## WHAT NEEDS TO BE DONE
Reproduce every line of text in the listing below verbatim, and leave the pictures out of your answer.
========
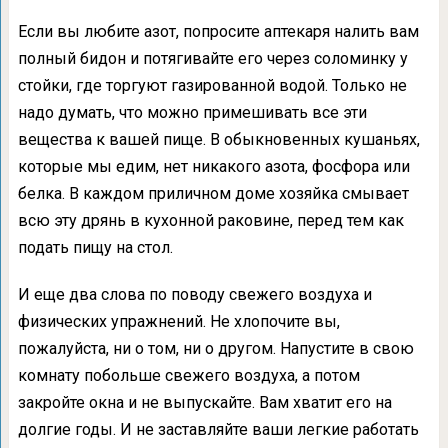
Если вы любите азот, попросите аптекаря налить вам
полный бидон и потягивайте его через соломинку у
стойки, где торгуют газированной водой. Только не
надо думать, что можно примешивать все эти
вещества к вашей пище. В обыкновенных кушаньях,
которые мы едим, нет никакого азота, фосфора или
белка. В каждом приличном доме хозяйка смывает
всю эту дрянь в кухонной раковине, перед тем как
подать пищу на стол.
И еще два слова по поводу свежего воздуха и
физических упражнений. Не хлопочите вы,
пожалуйста, ни о том, ни о другом. Напустите в свою
комнату побольше свежего воздуха, а потом
закройте окна и не выпускайте. Вам хватит его на
долгие годы. И не заставляйте ваши легкие работать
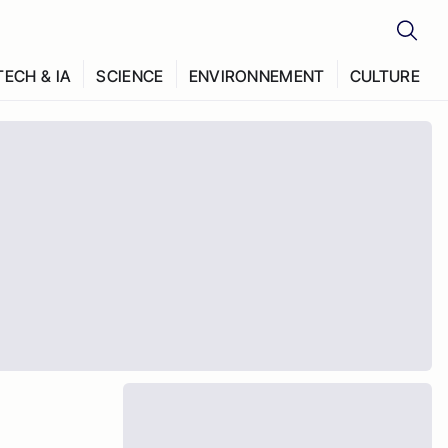
TECH & IA
SCIENCE
ENVIRONNEMENT
CULTURE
========
## EXERCISE ANSWER
Если вы любите азот, попросите аптекаря налить вам
полный бидон и потягивайте его через соломинку у
стойки, где торгуют газированной водой. Только не
надо думать, что можно примешивать все эти
вещества к вашей пище. В обыкновенных кушаньях,
которые мы едим, нет никакого азота, фосфора или
белка. В каждом приличном доме хозяйка смывает
всю эту дрянь в кухонной раковине, перед тем как
подать пищу на стол.
И еще два слова по поводу свежего воздуха и
физических упражнений. Не хлопочите вы,
пожалуйста, ни о том, ни о другом. Напустите в свою
комнату побольше свежего воздуха, а потом
закройте окна и не выпускайте. Вам хватит его на
долгие годы. И не заставляйте ваши легкие работать
TECH & IA
SCIENCE
ENVIRONNEMENT
CULTURE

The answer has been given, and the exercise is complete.